Невозможно общаться с людьми, которые не испытали этого с неопределенной угрозой полного рационализма.
Знаете ли вы, как это, когда кто -то внезапно просыпается ночью и спрашивает, слушая стучащее сердце: что еще вы хотите, ненасытный?
Забудьте о страданиях, которые вы причинили другим. Забудьте о страданиях, которые причинили вам другие. Воды бегают и бегают, источны и готовы, вы ходите по земле, которую забываете. Иногда вы слышите далекий рефрен. Что это значит, спросите вы, кто поет? Детское солнце согревается. Внук и правнук родились. Вас еще раз возглавляют руку. Имена рек остаются с вами. Как кажется эти реки! Ваши поля лежат, городские башни не так, как они были. Вы стоите на пороговом матте.
Когда писатель родился в семье, семья закончена.
Вульгарное знание характерно порождает ощущение, что все понятно и объяснено. Это похоже на систему мостов, построенных на протяжении пропасти. Можно смело перемещаться через эти мосты, игнорируя пропасть. Запрещено смотреть на них свысока; Но это, увы, не изменяет тот факт, что они существуют.
Не приятно сдаться гегемонии нации, которая все еще является дикой и примитивной, и признать абсолютное превосходство ее обычаев и учреждений, науки и техники, литературы и искусства. Должен ли он такой пожертвовать во имя единства человечества?
И все же влюбленность - это не то же самое, что любить.
Учимся верить, что вы великолепны. И постепенно обнаружить, что вы не великолепны. Достаточно труда для одной человеческой жизни.
Я определил поэзию как «страстное стремление к реальному».
Только к середине двадцатого века жители многих европейских стран пришли, в целом неприятно, к осознанию того, что на их судьбу можно напрямую влиять сложные и заумные книги философии.
В тот день, когда мир заканчивает пчелиные круги клевером, рыбак считывает мерцающую сеть.
Утешение успокаивается. Как ваши грехи, так и ваши добрые дела будут потеряны в забвении.
Я состоит из противоречий, поэтому поэзия для меня лучше, чем философия
Восстание против окружающей среды обычно является «позором» окружающей среды.
Я остался позади с огромной существующей вещей. Губка, страдая, потому что она не может насытить себя; Река, страдающая, потому что отражения облаков и деревьев не являются облаками и деревьями.
Ирония - это слава рабов.
Вы видите, как я пытаюсь достичь словами, что важно и как я терплю неудачу.
Смерть человека похожа на падение могучей нации, в которой были доблестные армии, капитаны и пророки, а также богатые порты и корабли по всему морю.
Вырасти свое дерево лжи из небольшого зерна истины.
Настоящий опиум народа - это вера в нечто после смерти.
Что такое поэзия, которая не спасает нации или людей?

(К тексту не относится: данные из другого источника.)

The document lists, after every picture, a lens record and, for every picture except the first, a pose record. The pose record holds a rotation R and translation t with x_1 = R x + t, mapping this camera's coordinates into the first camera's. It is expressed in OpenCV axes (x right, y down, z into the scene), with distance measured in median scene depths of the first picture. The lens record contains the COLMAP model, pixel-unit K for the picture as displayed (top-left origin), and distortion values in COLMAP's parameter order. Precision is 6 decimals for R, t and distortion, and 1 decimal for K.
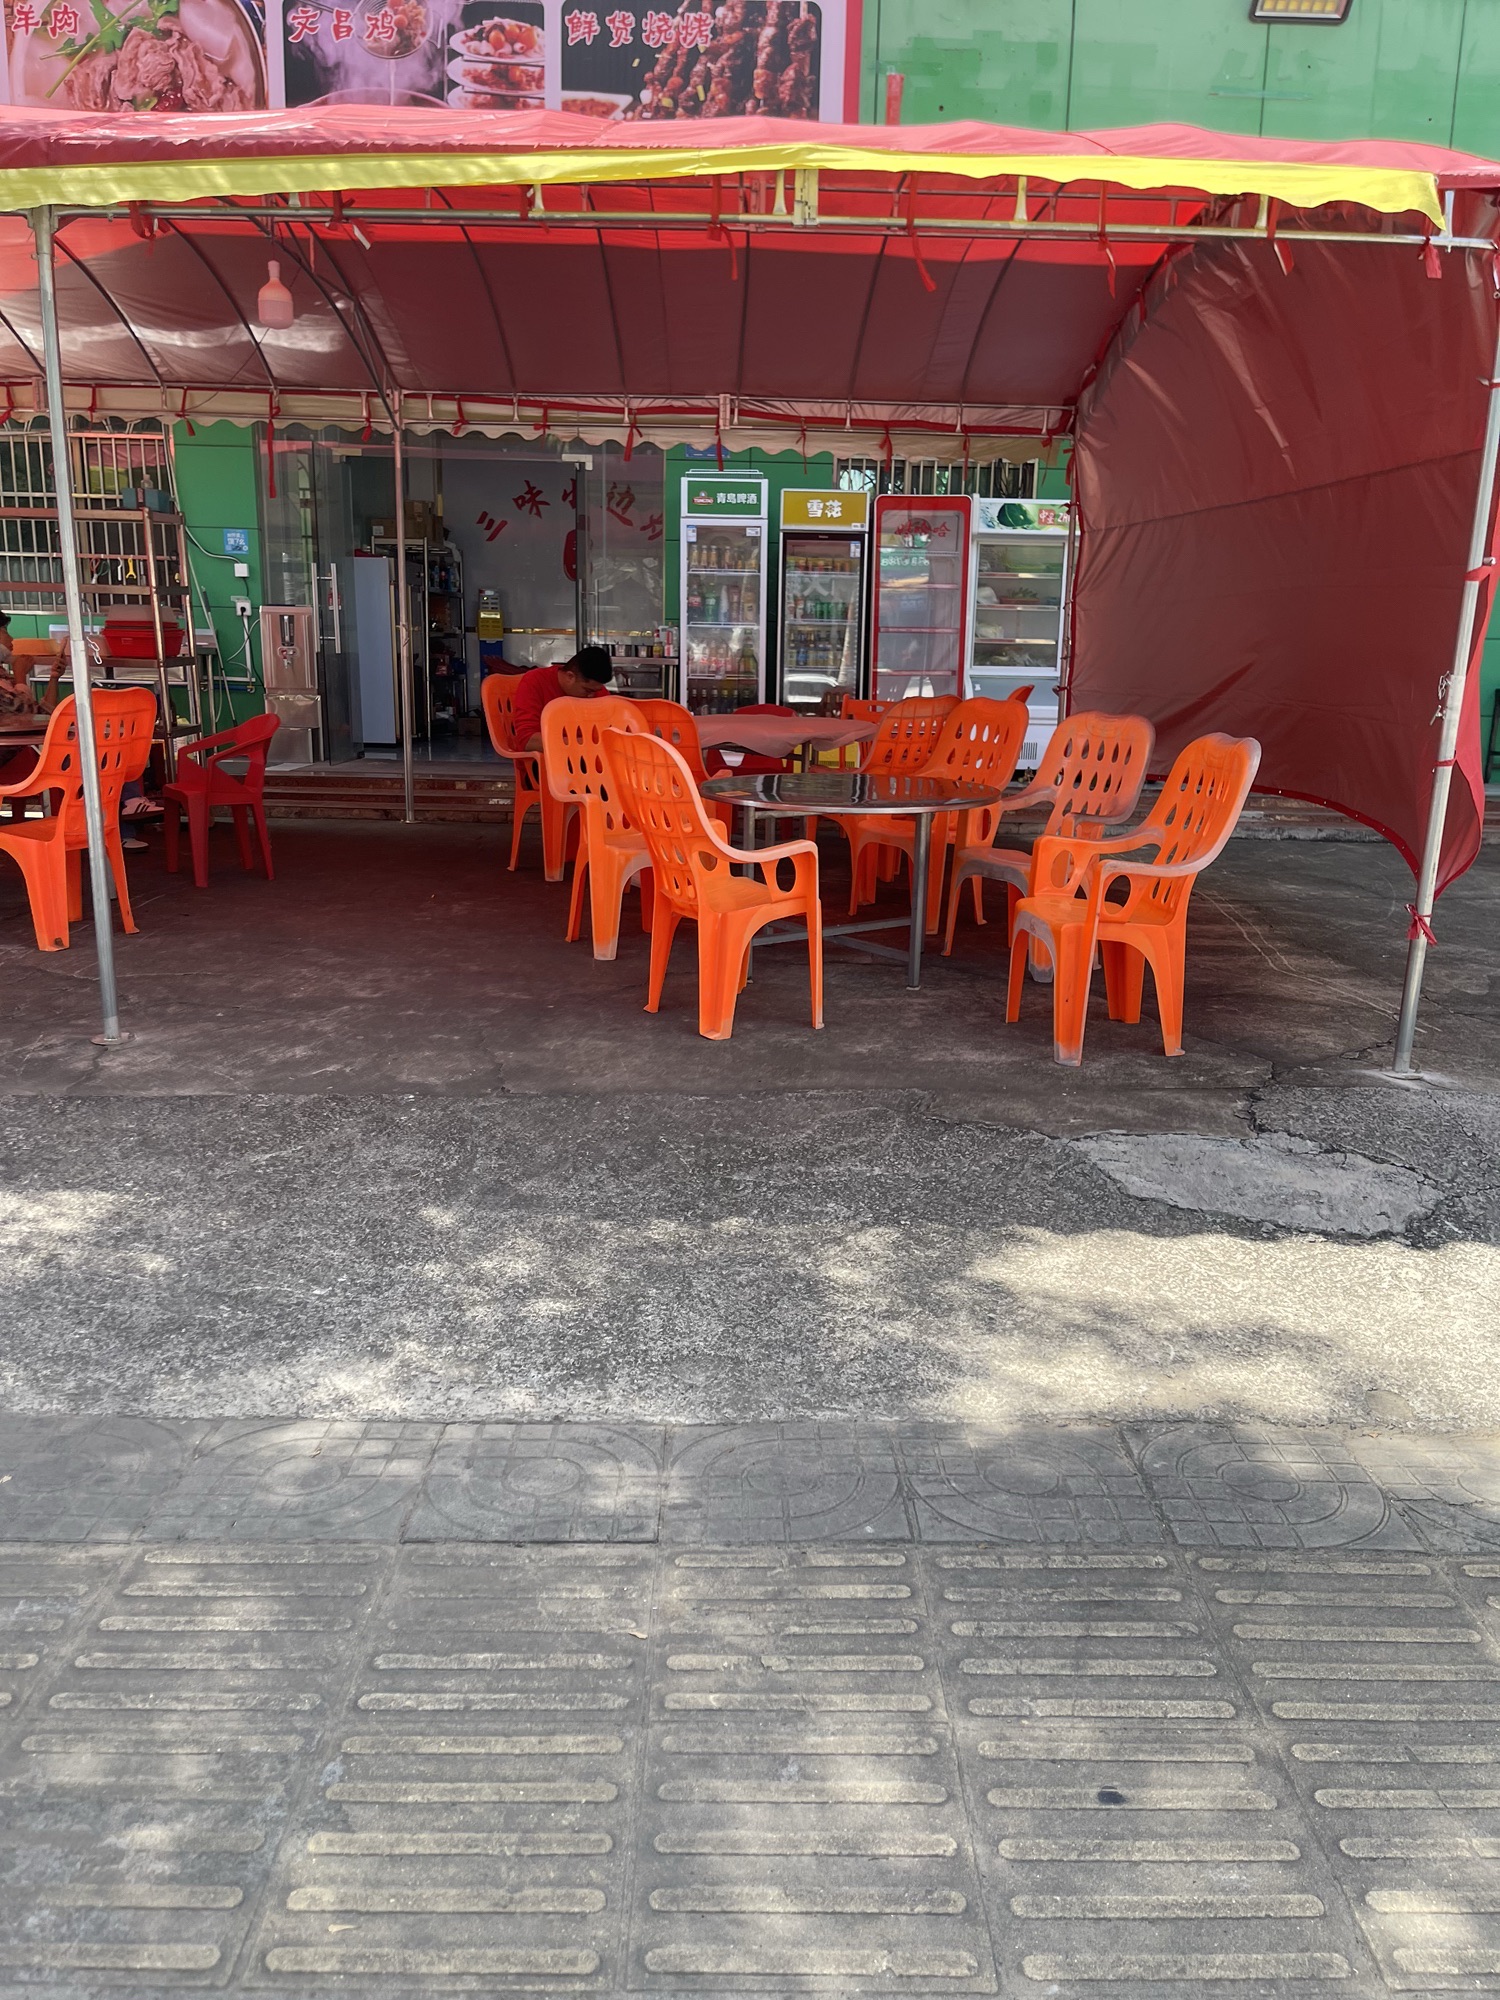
lens RADIAL K [[1457.0, 0, 738.3], [0, 1457.0, 1005.8], [0, 0, 1]] dist [0.071016, -0.098009]
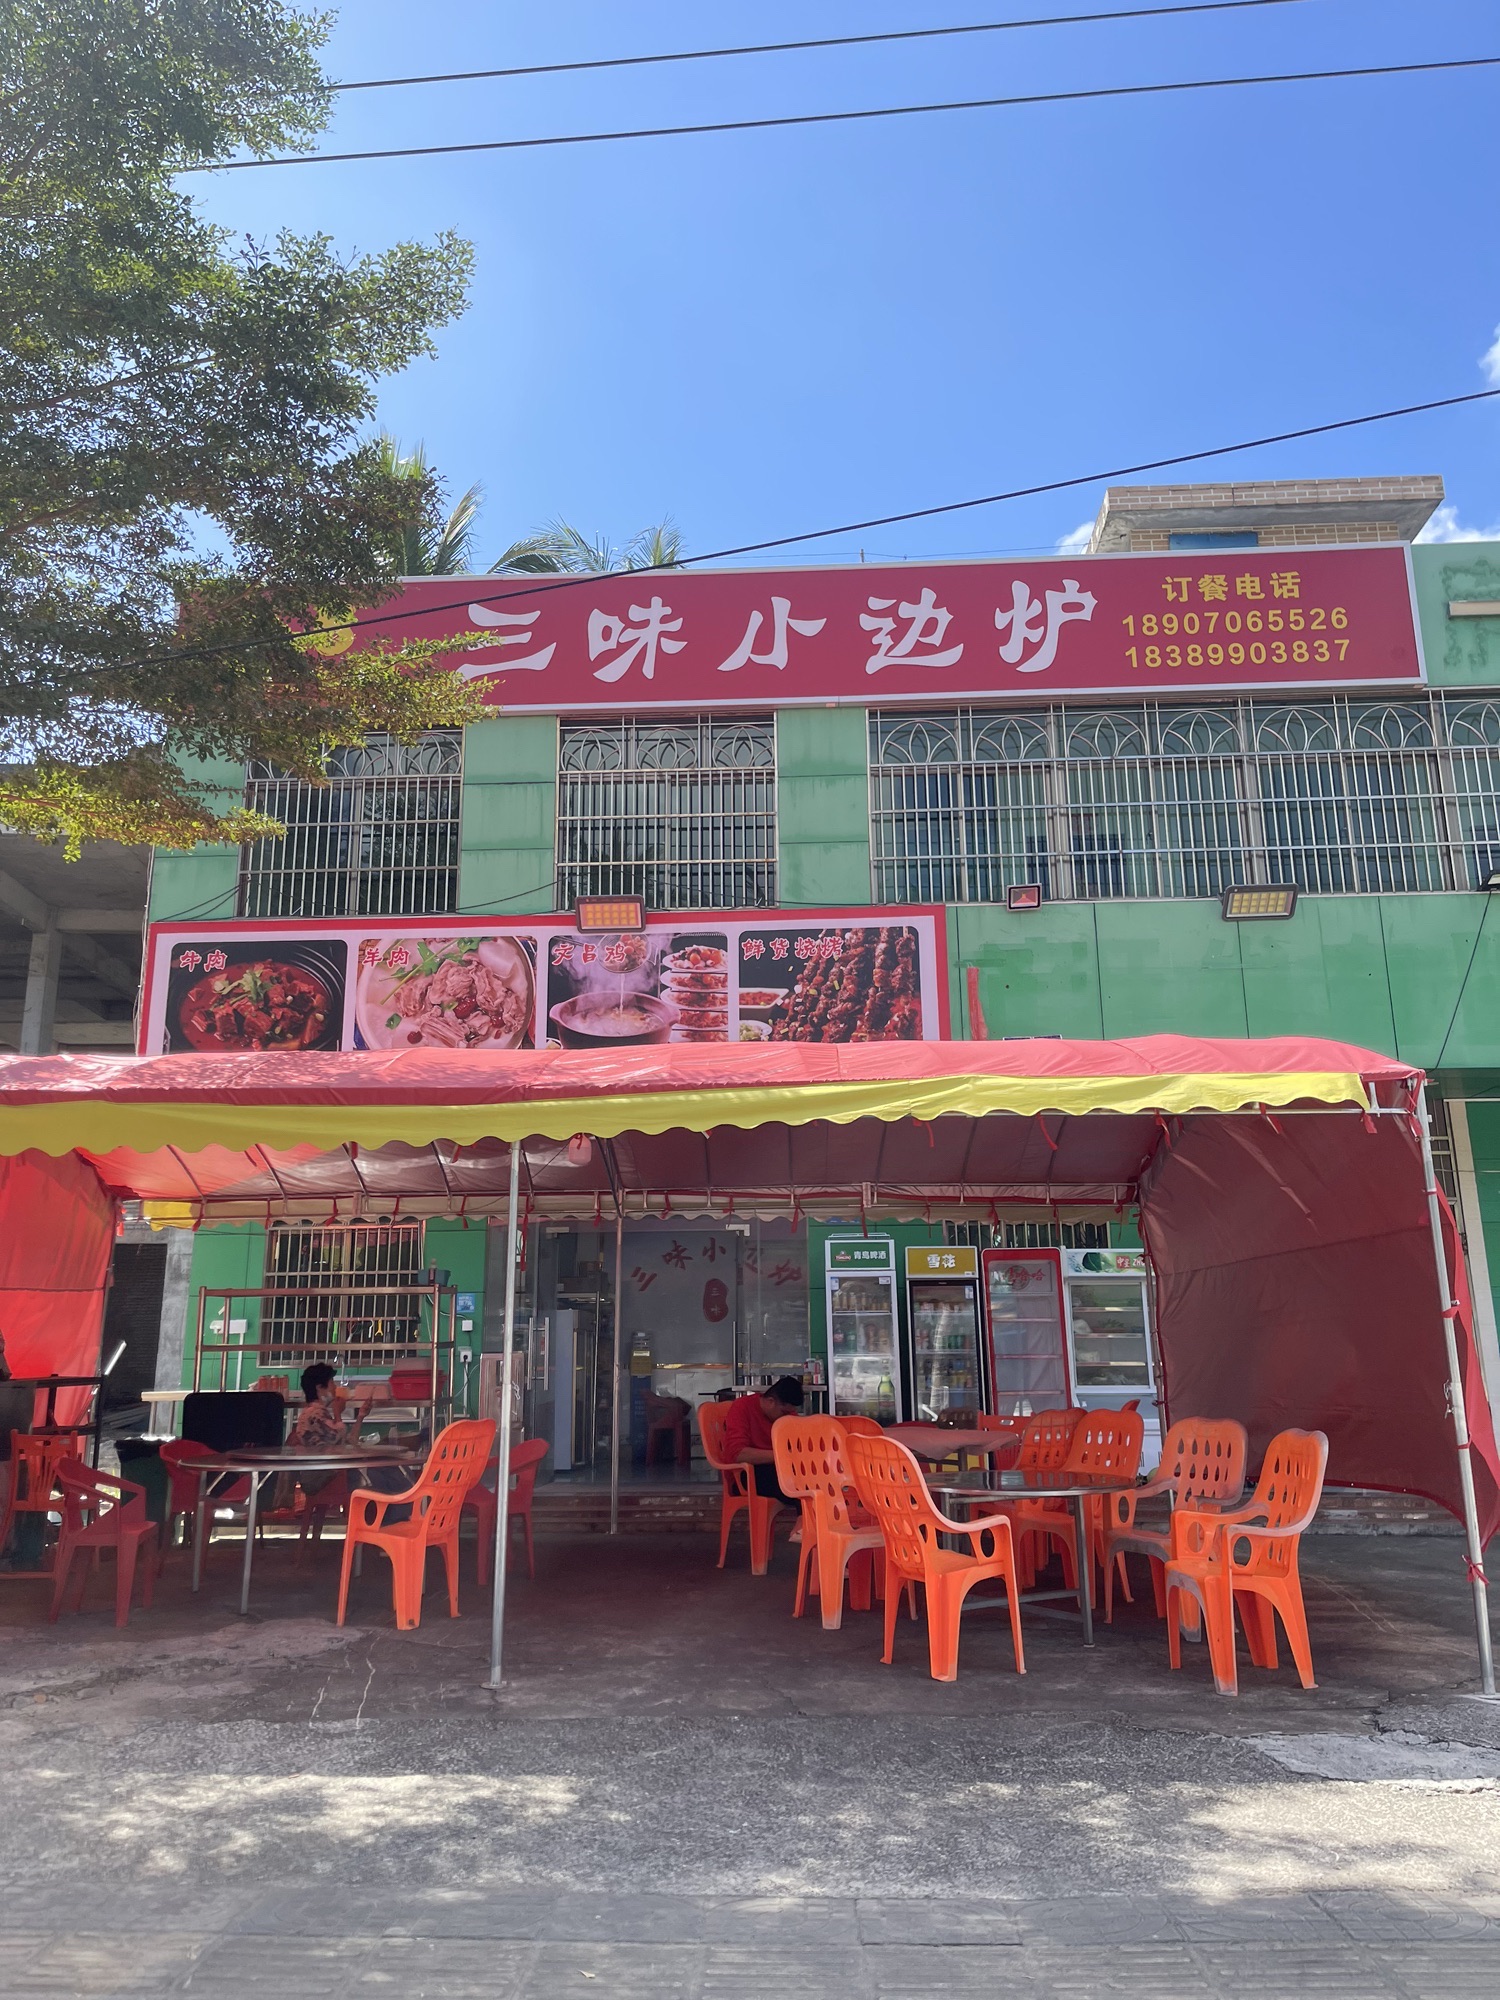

Каждый поэт зависит от поколения, которые написали на своем родном языке; Он унаследовал стили и формы, разработанные теми, кто жил до него. В то же время, однако, он чувствует, что эти старые средства выражения не являются адекватными для его собственного опыта.
Два атрибута поэта, Advithy of the Eye и желание описать то, что он видит.
Разделение, отделяющее жизнь от смерти, настолько незначительна. Невероятная хрупкость нашего организма предполагает видение на экране: своего рода туман превращается в человеческую форму, длится мгновение и рассеяется.
Было время, когда читались только мудрые книги, помогающие нам нести нашу боль и страдания. В конце концов, это не совсем то же самое, что проли за тысячу работ, свежих из психиатрических клиник. И все же мир отличается от того, что он кажется, и мы отличаемся от того, как мы видим себя в наших бредах.